==== INPUT RECORDS
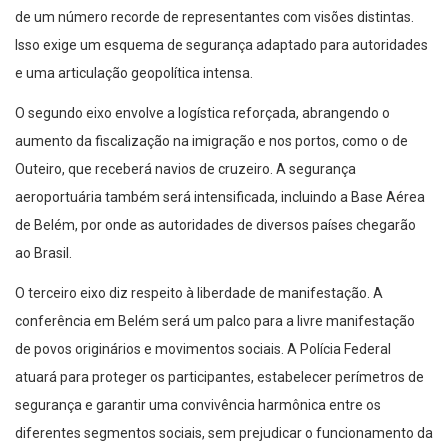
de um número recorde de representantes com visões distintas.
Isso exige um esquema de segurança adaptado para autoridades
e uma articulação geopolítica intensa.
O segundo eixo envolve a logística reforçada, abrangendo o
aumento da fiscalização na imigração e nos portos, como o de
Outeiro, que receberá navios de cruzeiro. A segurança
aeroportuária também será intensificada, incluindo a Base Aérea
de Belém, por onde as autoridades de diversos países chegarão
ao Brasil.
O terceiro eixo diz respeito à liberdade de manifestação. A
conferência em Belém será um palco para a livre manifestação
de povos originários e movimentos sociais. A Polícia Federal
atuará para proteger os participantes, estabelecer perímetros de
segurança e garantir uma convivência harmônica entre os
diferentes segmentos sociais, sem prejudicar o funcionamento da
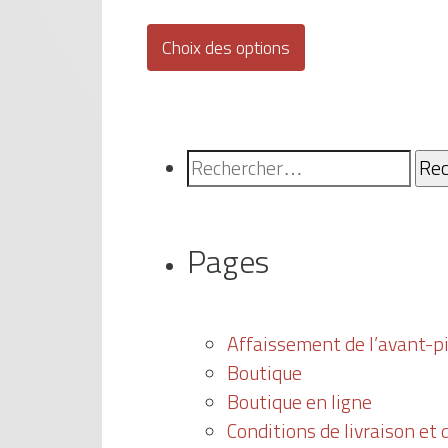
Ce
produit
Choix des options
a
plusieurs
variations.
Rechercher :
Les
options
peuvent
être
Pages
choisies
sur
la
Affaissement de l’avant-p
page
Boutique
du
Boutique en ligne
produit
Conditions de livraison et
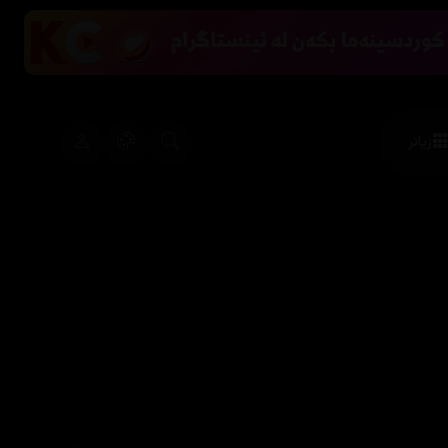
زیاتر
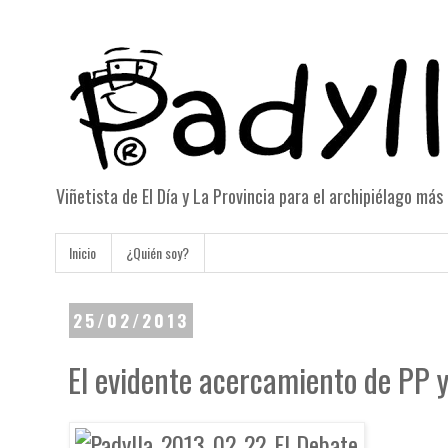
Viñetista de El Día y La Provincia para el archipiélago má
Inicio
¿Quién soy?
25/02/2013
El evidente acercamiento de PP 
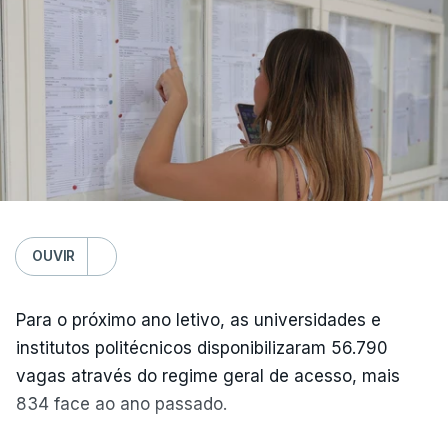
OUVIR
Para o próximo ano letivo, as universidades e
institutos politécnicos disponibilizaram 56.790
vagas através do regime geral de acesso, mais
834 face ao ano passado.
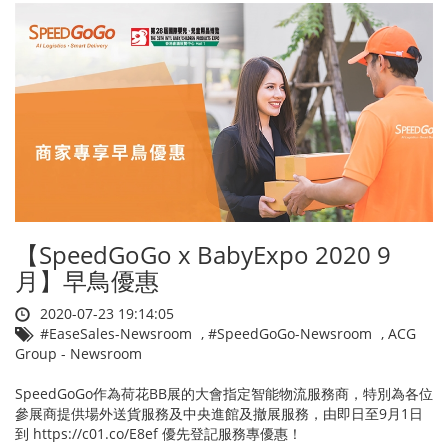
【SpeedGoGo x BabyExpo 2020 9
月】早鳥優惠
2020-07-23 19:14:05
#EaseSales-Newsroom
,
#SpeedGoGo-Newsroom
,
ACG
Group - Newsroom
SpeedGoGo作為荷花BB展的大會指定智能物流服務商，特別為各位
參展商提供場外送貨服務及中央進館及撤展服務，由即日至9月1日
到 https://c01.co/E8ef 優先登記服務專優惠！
========
==== INPUT RECORDS
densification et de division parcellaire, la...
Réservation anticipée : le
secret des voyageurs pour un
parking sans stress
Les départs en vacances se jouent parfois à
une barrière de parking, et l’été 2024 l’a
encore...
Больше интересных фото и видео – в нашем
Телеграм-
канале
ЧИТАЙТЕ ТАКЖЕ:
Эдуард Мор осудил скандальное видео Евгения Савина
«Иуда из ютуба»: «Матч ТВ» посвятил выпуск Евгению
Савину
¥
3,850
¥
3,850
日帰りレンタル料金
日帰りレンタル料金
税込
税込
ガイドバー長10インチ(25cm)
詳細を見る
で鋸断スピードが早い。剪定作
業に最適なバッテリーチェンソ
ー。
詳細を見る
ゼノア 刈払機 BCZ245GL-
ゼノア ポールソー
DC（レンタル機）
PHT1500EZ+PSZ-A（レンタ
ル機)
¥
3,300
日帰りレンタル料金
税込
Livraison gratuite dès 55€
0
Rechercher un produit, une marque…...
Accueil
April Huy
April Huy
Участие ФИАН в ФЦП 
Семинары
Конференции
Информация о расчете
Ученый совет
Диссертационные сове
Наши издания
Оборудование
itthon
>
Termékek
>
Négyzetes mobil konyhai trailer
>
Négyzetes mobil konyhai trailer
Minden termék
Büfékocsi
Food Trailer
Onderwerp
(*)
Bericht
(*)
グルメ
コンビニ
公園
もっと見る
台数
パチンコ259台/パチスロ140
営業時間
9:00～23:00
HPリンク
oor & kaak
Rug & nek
========
==== INPUT RECORDS
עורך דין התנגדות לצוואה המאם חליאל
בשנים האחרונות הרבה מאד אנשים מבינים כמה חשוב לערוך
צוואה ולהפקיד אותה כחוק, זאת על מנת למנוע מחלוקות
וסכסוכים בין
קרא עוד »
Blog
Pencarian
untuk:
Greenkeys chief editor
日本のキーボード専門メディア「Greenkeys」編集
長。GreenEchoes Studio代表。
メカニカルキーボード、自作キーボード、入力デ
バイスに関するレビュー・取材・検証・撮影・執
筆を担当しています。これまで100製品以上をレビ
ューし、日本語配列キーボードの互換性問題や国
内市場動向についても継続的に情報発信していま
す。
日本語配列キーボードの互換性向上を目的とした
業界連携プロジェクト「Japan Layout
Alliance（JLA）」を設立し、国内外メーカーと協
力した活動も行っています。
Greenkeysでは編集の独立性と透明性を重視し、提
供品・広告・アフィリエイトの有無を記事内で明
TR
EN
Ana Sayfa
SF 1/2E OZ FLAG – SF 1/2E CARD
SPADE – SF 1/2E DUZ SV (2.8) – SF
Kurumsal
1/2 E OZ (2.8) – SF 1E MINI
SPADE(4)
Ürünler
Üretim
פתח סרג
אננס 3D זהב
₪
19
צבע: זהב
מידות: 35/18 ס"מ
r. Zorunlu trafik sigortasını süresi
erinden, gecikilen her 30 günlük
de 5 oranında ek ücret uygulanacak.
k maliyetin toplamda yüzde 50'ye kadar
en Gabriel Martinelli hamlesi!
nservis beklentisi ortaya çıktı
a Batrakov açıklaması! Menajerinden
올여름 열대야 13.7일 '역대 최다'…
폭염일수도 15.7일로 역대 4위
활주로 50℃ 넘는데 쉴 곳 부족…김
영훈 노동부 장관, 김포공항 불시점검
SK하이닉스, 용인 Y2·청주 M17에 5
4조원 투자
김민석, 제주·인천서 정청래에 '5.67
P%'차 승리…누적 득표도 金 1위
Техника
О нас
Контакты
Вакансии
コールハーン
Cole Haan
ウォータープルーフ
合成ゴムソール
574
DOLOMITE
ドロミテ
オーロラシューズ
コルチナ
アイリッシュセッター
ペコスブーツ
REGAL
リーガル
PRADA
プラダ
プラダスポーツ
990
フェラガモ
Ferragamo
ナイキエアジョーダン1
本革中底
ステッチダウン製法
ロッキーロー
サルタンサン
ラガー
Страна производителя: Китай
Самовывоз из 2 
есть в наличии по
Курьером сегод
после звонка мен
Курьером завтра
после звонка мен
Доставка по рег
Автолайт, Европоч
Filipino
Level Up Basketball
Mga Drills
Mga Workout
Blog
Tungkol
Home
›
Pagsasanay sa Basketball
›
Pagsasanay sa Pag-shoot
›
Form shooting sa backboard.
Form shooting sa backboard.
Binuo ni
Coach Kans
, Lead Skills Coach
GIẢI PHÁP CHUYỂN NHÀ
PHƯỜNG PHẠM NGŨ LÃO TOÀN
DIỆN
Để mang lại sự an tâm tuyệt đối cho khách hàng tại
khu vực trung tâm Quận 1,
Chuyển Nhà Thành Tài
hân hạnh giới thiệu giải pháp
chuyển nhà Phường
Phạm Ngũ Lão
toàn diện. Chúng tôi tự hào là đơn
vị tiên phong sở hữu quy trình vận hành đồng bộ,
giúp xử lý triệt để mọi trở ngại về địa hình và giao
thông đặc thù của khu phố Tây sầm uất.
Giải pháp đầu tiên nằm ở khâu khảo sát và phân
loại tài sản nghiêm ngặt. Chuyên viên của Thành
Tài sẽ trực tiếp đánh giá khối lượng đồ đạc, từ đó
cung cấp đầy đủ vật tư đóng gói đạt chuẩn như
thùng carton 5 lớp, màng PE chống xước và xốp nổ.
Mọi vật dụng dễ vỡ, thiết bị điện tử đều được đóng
========
• **WORK ITEM**:
Take the entries above and return only the lines from the one with "есть в наличии по" to the one with "toàn diện. Chúng tôi tự hào là đơn", both included, unchanged.

• **TASK SOLUTION**:
есть в наличии по
Курьером сегод
после звонка мен
Курьером завтра
после звонка мен
Доставка по рег
Автолайт, Европоч
Filipino
Level Up Basketball
Mga Drills
Mga Workout
Blog
Tungkol
Home
›
Pagsasanay sa Basketball
›
Pagsasanay sa Pag-shoot
›
Form shooting sa backboard.
Form shooting sa backboard.
Binuo ni
Coach Kans
, Lead Skills Coach
GIẢI PHÁP CHUYỂN NHÀ
PHƯỜNG PHẠM NGŨ LÃO TOÀN
DIỆN
Để mang lại sự an tâm tuyệt đối cho khách hàng tại
khu vực trung tâm Quận 1,
Chuyển Nhà Thành Tài
hân hạnh giới thiệu giải pháp
chuyển nhà Phường
Phạm Ngũ Lão
toàn diện. Chúng tôi tự hào là đơn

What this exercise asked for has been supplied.